Saved entries
++++
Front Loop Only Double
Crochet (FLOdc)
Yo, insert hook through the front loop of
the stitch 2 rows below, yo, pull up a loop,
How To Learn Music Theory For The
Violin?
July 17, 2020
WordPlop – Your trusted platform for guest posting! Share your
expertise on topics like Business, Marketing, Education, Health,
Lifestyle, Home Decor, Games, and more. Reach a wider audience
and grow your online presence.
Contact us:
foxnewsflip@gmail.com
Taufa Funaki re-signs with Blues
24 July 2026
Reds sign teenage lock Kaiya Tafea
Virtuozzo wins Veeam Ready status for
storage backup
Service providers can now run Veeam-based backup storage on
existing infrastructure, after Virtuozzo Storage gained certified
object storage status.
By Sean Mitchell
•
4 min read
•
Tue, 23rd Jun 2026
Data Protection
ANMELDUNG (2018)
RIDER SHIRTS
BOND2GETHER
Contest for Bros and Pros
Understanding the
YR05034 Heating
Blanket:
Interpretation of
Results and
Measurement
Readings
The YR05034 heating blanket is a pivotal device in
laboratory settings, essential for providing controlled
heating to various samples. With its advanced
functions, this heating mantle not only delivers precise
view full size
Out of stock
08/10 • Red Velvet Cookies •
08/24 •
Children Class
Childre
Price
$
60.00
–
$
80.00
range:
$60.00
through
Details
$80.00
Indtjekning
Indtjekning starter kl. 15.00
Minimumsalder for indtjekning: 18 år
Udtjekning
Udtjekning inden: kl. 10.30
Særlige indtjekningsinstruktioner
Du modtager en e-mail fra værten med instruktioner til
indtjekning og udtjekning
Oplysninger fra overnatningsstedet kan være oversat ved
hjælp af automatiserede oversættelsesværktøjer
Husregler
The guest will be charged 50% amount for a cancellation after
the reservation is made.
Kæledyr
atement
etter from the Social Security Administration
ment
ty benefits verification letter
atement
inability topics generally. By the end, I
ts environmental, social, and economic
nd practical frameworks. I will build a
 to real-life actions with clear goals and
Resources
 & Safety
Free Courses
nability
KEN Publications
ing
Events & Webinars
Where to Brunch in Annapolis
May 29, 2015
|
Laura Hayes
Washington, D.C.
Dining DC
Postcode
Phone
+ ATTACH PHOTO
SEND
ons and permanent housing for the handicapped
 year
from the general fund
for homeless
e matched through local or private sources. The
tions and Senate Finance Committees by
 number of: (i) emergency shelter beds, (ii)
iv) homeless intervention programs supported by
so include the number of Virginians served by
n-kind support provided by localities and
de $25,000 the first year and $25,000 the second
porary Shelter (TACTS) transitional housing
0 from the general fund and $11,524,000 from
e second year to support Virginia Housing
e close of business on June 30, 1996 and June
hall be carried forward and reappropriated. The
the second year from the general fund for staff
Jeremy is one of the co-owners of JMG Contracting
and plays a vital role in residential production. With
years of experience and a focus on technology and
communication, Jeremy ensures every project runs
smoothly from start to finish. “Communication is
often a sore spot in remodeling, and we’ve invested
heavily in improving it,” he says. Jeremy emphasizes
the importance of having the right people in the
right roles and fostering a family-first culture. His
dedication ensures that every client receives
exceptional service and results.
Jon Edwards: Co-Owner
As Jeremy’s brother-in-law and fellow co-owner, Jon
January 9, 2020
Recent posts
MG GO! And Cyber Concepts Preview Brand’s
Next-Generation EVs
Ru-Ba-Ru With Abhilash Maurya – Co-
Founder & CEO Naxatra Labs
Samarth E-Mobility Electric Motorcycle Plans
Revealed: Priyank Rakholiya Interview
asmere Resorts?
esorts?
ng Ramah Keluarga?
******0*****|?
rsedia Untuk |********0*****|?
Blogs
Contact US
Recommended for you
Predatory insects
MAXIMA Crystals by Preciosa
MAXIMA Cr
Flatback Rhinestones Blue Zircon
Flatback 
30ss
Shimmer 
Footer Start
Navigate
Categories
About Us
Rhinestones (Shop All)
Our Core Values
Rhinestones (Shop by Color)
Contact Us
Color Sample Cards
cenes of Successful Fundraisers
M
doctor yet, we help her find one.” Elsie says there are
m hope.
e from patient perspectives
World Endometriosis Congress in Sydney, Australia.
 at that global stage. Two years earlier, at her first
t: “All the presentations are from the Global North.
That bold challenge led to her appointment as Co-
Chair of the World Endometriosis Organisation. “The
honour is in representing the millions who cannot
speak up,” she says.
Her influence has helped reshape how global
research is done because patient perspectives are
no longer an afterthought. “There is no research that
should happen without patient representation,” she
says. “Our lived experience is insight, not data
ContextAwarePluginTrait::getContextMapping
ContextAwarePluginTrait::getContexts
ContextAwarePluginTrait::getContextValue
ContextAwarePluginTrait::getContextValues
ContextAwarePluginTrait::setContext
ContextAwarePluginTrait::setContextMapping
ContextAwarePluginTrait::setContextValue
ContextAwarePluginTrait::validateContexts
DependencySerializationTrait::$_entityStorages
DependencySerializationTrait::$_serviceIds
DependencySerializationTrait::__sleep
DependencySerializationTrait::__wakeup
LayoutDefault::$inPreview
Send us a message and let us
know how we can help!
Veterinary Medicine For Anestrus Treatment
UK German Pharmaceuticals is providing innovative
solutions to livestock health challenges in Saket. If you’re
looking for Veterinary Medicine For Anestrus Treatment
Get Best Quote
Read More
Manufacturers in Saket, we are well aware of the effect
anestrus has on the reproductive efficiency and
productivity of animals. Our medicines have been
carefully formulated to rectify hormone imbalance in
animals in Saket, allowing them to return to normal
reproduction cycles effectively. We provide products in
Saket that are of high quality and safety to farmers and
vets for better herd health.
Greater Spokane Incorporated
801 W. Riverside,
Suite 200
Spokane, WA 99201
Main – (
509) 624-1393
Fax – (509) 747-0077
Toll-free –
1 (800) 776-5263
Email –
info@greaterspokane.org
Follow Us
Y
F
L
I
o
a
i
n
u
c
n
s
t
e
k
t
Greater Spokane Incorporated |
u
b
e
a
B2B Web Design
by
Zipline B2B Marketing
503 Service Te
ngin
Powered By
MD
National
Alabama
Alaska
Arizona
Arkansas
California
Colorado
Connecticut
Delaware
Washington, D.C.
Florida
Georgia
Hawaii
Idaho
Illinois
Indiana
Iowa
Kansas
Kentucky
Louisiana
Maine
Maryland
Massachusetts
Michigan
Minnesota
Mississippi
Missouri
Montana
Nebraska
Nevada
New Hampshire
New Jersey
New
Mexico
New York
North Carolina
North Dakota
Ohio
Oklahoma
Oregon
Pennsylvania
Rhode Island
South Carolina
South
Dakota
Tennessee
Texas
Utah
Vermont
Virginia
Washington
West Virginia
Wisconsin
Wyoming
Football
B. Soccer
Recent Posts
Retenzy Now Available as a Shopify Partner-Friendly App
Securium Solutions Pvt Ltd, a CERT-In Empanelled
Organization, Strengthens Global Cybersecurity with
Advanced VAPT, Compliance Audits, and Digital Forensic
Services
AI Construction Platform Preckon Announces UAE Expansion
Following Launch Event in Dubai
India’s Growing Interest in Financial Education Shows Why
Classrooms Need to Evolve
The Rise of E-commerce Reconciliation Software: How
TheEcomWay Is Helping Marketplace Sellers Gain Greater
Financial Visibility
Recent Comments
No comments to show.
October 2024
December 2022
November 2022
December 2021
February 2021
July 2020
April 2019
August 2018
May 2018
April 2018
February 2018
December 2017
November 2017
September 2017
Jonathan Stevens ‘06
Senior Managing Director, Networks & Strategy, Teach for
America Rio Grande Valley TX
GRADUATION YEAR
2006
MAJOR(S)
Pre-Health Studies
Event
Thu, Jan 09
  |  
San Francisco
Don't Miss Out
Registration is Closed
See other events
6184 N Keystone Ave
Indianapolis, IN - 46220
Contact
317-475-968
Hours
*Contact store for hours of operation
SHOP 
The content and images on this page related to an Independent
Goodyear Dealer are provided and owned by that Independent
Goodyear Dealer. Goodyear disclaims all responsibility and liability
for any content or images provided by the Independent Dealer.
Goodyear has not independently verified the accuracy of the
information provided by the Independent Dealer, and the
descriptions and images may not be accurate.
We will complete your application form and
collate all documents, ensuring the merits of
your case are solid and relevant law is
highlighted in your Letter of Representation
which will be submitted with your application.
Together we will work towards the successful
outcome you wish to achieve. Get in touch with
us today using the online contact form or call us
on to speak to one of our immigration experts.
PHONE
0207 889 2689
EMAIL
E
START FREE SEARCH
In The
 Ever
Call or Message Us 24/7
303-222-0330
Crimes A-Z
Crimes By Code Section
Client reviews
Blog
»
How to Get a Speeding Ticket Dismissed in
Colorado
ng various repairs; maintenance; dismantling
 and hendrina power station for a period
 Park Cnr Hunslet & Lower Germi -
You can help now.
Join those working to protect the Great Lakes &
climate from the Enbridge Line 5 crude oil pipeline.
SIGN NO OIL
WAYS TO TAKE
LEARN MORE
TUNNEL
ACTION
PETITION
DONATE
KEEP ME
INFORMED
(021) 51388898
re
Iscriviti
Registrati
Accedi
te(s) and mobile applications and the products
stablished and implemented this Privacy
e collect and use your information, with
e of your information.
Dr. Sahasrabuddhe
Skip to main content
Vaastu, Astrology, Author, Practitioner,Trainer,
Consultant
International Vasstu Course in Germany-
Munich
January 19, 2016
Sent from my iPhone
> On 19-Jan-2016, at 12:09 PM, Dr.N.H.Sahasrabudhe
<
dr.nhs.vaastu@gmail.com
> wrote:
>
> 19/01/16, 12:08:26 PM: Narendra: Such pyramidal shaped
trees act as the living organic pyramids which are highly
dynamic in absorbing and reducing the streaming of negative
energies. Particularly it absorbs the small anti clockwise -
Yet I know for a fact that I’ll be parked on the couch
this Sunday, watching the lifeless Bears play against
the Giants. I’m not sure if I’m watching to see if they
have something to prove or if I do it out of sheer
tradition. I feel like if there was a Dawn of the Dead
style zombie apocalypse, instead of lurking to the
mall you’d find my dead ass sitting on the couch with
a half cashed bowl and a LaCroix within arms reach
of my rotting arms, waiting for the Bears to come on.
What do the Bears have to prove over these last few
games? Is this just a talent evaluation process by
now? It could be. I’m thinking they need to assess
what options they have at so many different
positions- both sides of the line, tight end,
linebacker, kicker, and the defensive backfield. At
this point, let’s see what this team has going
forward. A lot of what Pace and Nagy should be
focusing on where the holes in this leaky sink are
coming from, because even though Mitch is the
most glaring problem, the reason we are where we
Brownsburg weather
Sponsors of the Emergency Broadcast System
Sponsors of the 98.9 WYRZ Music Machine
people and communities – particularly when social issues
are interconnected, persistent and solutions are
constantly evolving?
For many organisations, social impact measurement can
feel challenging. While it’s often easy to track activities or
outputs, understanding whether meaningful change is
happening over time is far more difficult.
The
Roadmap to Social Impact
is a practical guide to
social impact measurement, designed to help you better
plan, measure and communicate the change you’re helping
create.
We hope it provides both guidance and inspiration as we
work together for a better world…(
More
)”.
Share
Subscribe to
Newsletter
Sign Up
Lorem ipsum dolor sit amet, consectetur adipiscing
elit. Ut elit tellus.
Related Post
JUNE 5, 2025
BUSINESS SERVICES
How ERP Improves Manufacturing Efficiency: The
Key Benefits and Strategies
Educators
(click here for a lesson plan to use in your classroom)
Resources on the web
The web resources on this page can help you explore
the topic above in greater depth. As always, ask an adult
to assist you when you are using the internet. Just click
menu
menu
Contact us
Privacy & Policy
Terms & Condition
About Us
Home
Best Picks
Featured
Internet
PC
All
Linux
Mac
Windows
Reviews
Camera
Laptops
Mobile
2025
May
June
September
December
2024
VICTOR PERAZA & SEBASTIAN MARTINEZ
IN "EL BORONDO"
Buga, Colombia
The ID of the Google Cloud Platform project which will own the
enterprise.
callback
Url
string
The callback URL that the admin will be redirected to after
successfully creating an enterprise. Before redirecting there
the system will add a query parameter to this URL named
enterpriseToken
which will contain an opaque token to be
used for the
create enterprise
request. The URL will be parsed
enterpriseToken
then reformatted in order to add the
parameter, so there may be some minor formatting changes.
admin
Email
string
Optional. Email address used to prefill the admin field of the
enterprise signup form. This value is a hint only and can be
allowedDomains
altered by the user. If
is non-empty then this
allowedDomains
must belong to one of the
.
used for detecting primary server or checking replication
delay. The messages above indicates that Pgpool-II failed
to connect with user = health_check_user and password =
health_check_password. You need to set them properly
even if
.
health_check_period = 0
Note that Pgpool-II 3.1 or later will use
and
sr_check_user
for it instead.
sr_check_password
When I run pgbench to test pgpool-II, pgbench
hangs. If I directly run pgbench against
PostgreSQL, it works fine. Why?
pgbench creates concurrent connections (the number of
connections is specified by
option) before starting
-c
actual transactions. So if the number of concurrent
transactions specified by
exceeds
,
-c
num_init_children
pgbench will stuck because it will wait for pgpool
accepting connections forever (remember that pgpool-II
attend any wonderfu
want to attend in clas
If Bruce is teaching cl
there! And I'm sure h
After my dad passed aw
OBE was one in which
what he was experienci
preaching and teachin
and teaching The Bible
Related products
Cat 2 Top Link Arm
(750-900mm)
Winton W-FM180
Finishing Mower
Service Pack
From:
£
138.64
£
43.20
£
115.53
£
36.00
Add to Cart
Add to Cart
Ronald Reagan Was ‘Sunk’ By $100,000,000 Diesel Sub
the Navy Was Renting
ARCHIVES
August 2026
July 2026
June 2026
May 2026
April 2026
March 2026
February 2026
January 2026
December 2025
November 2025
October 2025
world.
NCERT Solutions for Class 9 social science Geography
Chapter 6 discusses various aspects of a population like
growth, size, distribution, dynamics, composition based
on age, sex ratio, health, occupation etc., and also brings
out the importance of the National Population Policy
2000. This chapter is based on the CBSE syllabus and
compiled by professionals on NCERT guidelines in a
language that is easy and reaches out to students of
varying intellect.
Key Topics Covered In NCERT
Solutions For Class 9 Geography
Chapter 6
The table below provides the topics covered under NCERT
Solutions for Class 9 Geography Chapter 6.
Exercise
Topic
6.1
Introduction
++++
:: YOUR INSTRUCTIONS ::
In the entries above, tally the lines that include the string "specified". Give the figure only.

:: RESPONSE ::
2